Benim çok sevdiğim minik çaycı dükkanları...

Publar...

Apartmanlar...
Evler...

Anı plakası taşıyan evler...



Minik otelcikler...

Posh hanımlara kıyafet satan dükkanlar. Aralarında özellikle renkleri ve desenleri benim çok hoşuma giden Cath Kidston da var. Yok yok buralarda.

Karayiplerden gelip, bu civara yerleşen insanlar da ayrı bir ün katmışlar. Yukarıdaki fotoğraf yerin lüks semtinden, pek Karayipliler yok buralarda ama sokağın sonunda onların olduğu alan hem biraz dikkatli gezmeyi gerektiriyor, hem de çok renkli. İki ayrı uç işte... Hem gelir düzeyi açısından, hem görüşler açısından ama sonuçta eski İngiltere'ye inat zıt, ters yönlerde ama aynı yerde!

Ben burada otursam dedirten ev...

Bende yemek ye diyen dükkan...

Dedim ya yolunuz düşerse mutlaka uğrayın buralara.
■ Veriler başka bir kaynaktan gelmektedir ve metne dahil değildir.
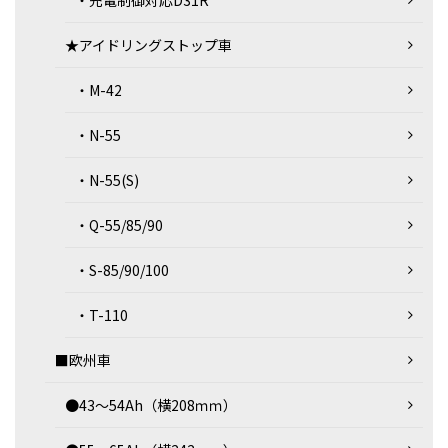
・充電制御対応D31R
★アイドリングストップ車
・M-42
・N-55
・N-55(S)
・Q-55/85/90
・S-85/90/100
・T-110
■欧州車
●43～54Ah（横208ｍｍ）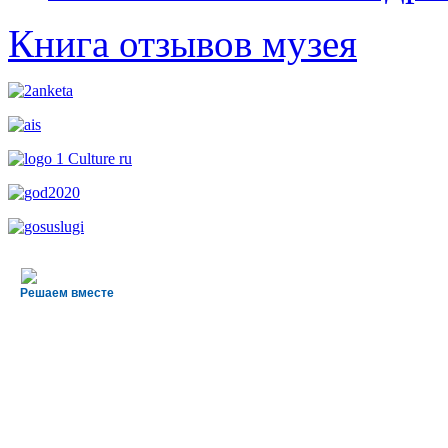
Книга отзывов музея
Решаем вместе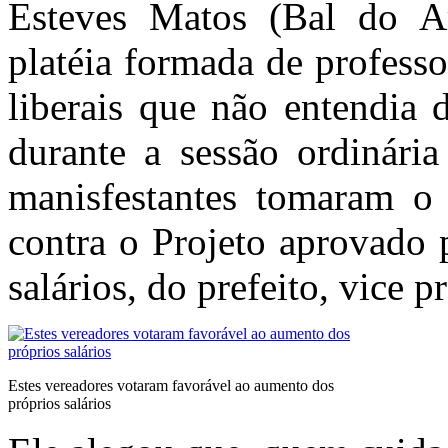
Esteves Matos (Bal do A
platéia formada de professor
liberais que não entendia 
durante a sessão ordinária
manisfestantes tomaram o 
contra o Projeto aprovado 
salários, do prefeito, vice pr
Estes vereadores votaram favorável ao aumento dos
próprios salários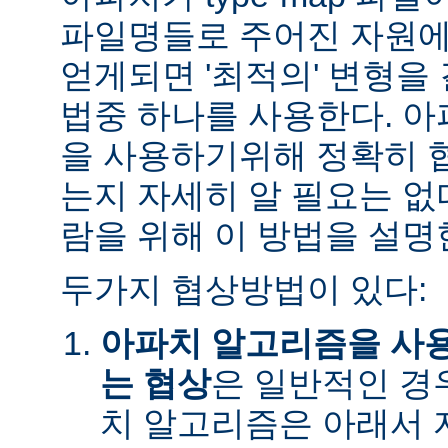
파일명들로 주어진 자원에
얻게되면 '최적의' 변형을
법중 하나를 사용한다. 
을 사용하기위해 정확히 
는지 자세히 알 필요는 없
람을 위해 이 방법을 설명
두가지 협상방법이 있다:
아파치 알고리즘을 사
는 협상
은 일반적인 경
치 알고리즘은 아래서 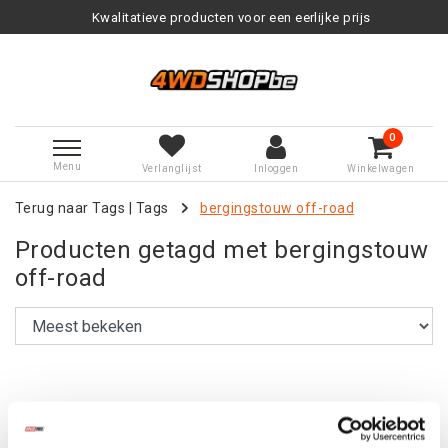
Kwalitatieve producten voor een eerlijke prijs
0
Menu
Verlanglijst
Inloggen
Winkelwagen
Terug naar Tags
|
Tags
bergingstouw off-road
Producten getagd met bergingstouw
off-road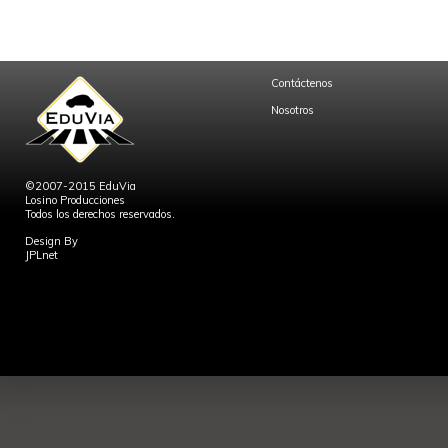
Contáctenos
Nosotros
©2007-2015 EduVia
Losino Producciones
Todos los derechos reservados.
Design By
JPLnet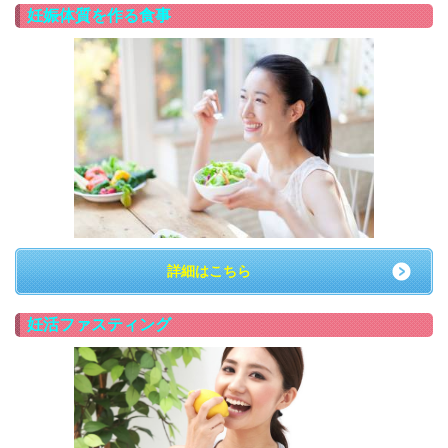
妊娠体質を作る食事
詳細はこちら
妊活ファスティング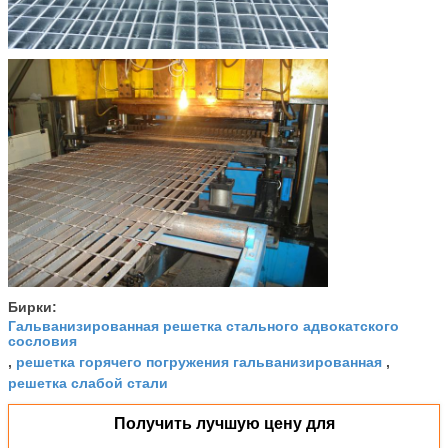
Бирки:
Гальванизированная решетка стального адвокатского
сословия
решетка горячего погружения гальванизированная
,
,
решетка слабой стали
Получить лучшую цену для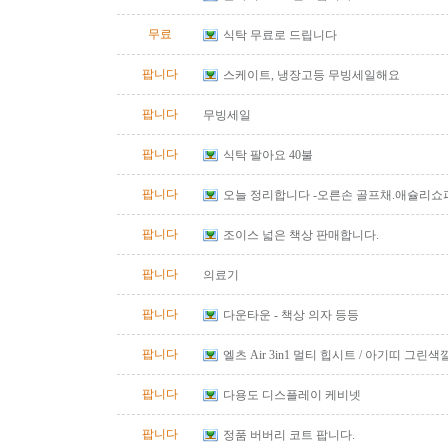
무료
식탁 무료로 드립니다
팝니다
스케이트, 냉장고등 무빙세일해요
팝니다
무빙세일
팝니다
식탁 팔아요 40불
팝니다
오늘 정리합니다 -오른손 골프채.애슐리쇼
팝니다
조이스 넓은 책상 판매합니다.
팝니다
의료기
팝니다
다운타운 - 책상 의자 등등
팝니다
엘츠 Air 3in1 멀티 힙시트 / 아기띠 그린색
팝니다
다용도 디스플레이 케비넷
팝니다
정품 버버리 코트 팝니다.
Hele Ağustos'ta yolunuz düşerse de
Karnaval'ı kaçırmayın. Özellikle Karnaval'ın fotoğraflarını çekmek için, o dönemde Londra'ya gidenler var. Biz Luton'da karnavala denk geldik. İnsan hayatında bir defa görmeli dedik...

Son fotoğraf da dönüş yolundan, iki katlı, kırmızı otobüsün üst kat penceresinden. Bol çiçekli, klasik bir İngiliz Pub'ı ve müdavimleri...

Kim bilir belki bir gün, o sokaklarda sizinle de karşılaşırız?